Work to do
• a. Write out, word for word, the stretch of the student nurse's blog entries below that begins with the words containing "Wednesday, June 28, 2006" and ends with "after all!!! Ciao.".
• b. Go on with the student nurse's blog entries below, picking up right after their last sentence.

Provided passage
+===+
Wednesday, June 28, 2006

Last night I almost cried to sleep. Almost. I think I am experiencing either the SSS or I think the 20-year-old-crisis. It is hard to relate with it since only I understand what I mean. I am not going to spill all the details. I will live it as it is. My life is a garden of sunflowers after all!!! Ciao.

Tuesday, June 13, 2006

First day of Punk

Today was the last time I could ever smell the rainy scent of June welcoming me to a new school year. FYI, I am a struggling senior student nurse in this institution called USLS which stands for University of Saint La Salle. Do you know that up to this moment I still can't believe I am a Lasallian or a Lasallite? Not that I think high of being a "green" but it is actually I'd rather be a maroon, blue or anything else except green for that matter, but I learned to love it. Na develop na rin ako kay Saint John..hehe. I looked around my school as I was hurrying my way to my first class and I saw there were lots of students, freshmen mostly. I was used to our extension campus wherein almost everybody knows everybody because way back in my level 3 year only the cluster 1 (4 sections) of the level 3 people and cluster 2 (4 sections) of the level 4 are only there. Now that I am on my last year we were moved back to the main campus because of some reasons that the level 3 class for this school year are of 16 sections. Anyways, I still remember my "froshie" year. We were always going out with my classmates in a flock or in herd (whichever applies). We will go to the foodcourt, library, cafeteria, outside the campus and anywhere as long as we stick together. We would get excited on seeing previous classmates in the highschool aroud the campus and we would exchange our first day in school experiences. It was like yesterday, really! I never thought I could ever say that line so allow me to say it again. It was only like yesterday! Hell yea, allow me to say it for the third time... IT WAS ONLY LIKE YESTERDAY!!!! Ok, too much for that. I smiled around seeing these "froshies". I was once like them. Much carefree, too excited and such a kid! I remember that you know you've already grown up when you get to say this "Look at them! A bunch of idots!" You say this everytime you see "kids" partying hard or just making tambay in the campus. Now I could hear myself almost say that. HAHA. Still can't believe it!

I know I will miss my alma mater. It is stille arly to be touchy about it but time is running fast.. (to be continued)

Monday, June 05, 2006

article

"You have to change with the times and leave the past where it should be."
LUCKY FORTUNE 10 17 22 30 35 42

Minutes ago I was opening the back case of my mobile phone so that I could change my sim from one network to another (you know what I mean). I saw this finger-long paper folded into three pieces used to tighten the back case of my phone so that I wouldn't be humiliated when I am texting in public because suddenly my phone will fall into three pieces.

Since the paper was a bit torn it took me a while to read the message on it. I also remember how I got that paper. I got it from a pseudo-fortune cookie in a local fastfood chain few months ago. I never had ponder on that quote so I think it's time and I would share it with you (don't you feel so lucky?)
+===+
Material provided
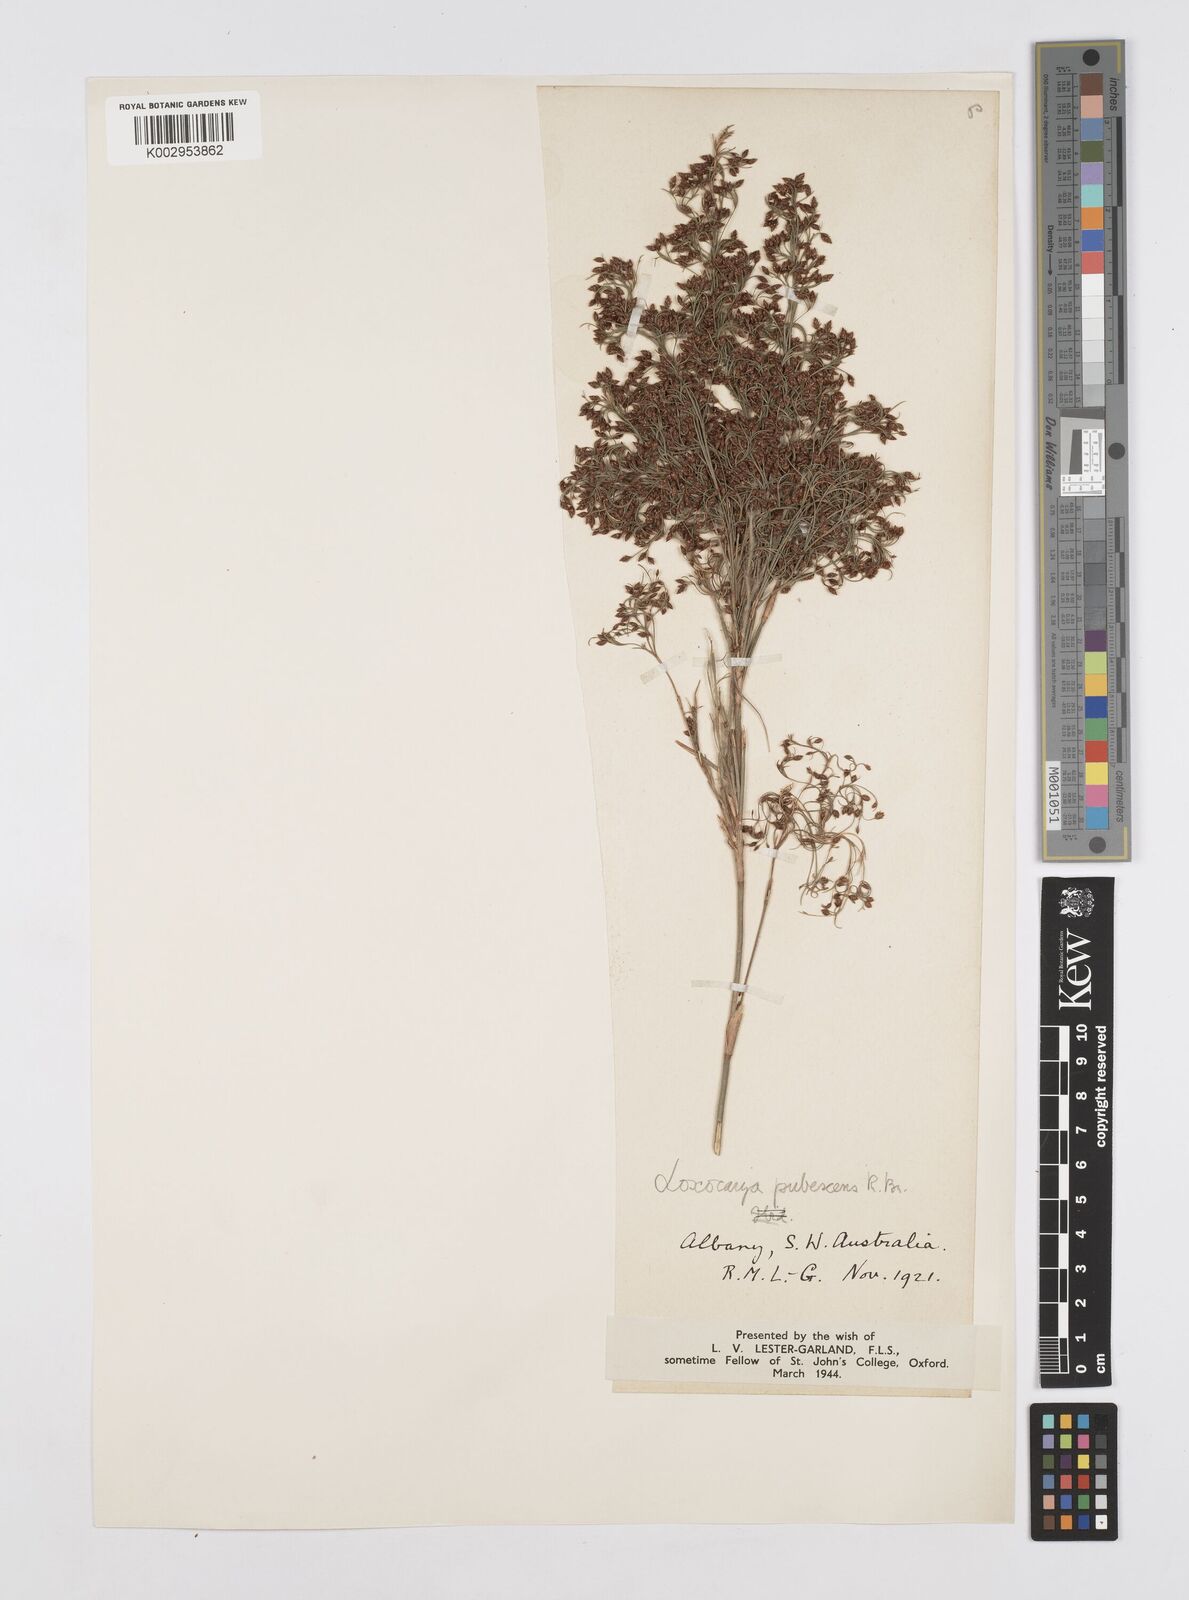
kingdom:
+===+
Exercise answers
• a.
Wednesday, June 28, 2006

Last night I almost cried to sleep. Almost. I think I am experiencing either the SSS or I think the 20-year-old-crisis. It is hard to relate with it since only I understand what I mean. I am not going to spill all the details. I will live it as it is. My life is a garden of sunflowers after all!!! Ciao.

• b.
How many of us can't move a step forward because we choose to cling with the past? We choose to become stagnant because of that choice that we cannot divorce ourselves from our past, specifically a bitter past. If not all, most of us had atleast a past we could qualify as a bitter one or anything close to it. I cannot enumerate everything that would qualify as a bitter past because it is too subjective. All I know (and what my foetune cookie says so) there is a moment in our life where we should leave the past where it should be and have to change with times. I know it would take ample time and a lot of courage especially when in your past you are deeply hurt that you feel like it is the end of the world. To think of it this world has no end. It is always you who choose to put an end to it. It is you who choose to gave up on your dreams and do nothing instead because of that past. I know that what we are now is because of how are past molded us. Here is a very story I want to share with you. I forgot how I got it but here it is.

A man I will name here as Tata Selo have two sons that I will name Juan and Pedro. Tata Selo has a lot of vices. He's a drunkard and a gambler, in short a good for nothing father. Anyways, Juan and Pedro managed to grow up. Today, Juan is a very loving and responsible father to his kids. On the other hand Pedro is a drunkard, gambler and often hits his wife and kids. At two different places Juan and Pedro were asked on how they turn out to be the man that they are today. The answer was "If you could have a father like mine, you would know the reason why I turned out to be this man that I am now." And this is the answers of both Juan and Pedro.

I will leave to you the significance of that story to what i am talking here. See, we always have a choice. We may not have the best choice at all times but I am sure there is always another chance that we would make us decide more intelligently, because we learned from the past. See, our past is very important. It is where our heart is. May it be a bitter past or a sweet past. I know it's hard to move out from a past. It's like a hang over or even worst. It affects our character, our being, our individuality. But since change is consatnt ih this world, we need to rise up and continue this journey of ours. There is no U-turns but you can always look back and do a sig and say, "(Fill in the blanks here.)"

Don't you think I sound so Chicken Soup For The Soul? Well, on my Lucky fortune, I just hope it won't go out be the results on the next draw. Aaarghhh.

A mOOd LiFteR...perhaps?

I do not fell the least ok right now. i need sometthing to lift my mood. Today, I was mostly quiet and busy doin nthing. Ok, not really "nothing". I'm still on my way to finish the "Stainless Longganisa" by Bob Ong. I had two bowls of Lomi (the easy cook variety). As of this moment I am still fighting the urge to have coffee. I feel like I'm febrile. I feel so sick. OMG... what is this?
Ok, here is something that I hope would perk me up.... nah... on the second thought why won't i buy an ice cream. yum.yum. I so heart, heart ice cream! and chocolates. Ok I will be back soon and I will post some pics of my icecream... I am so excited now. Weeh.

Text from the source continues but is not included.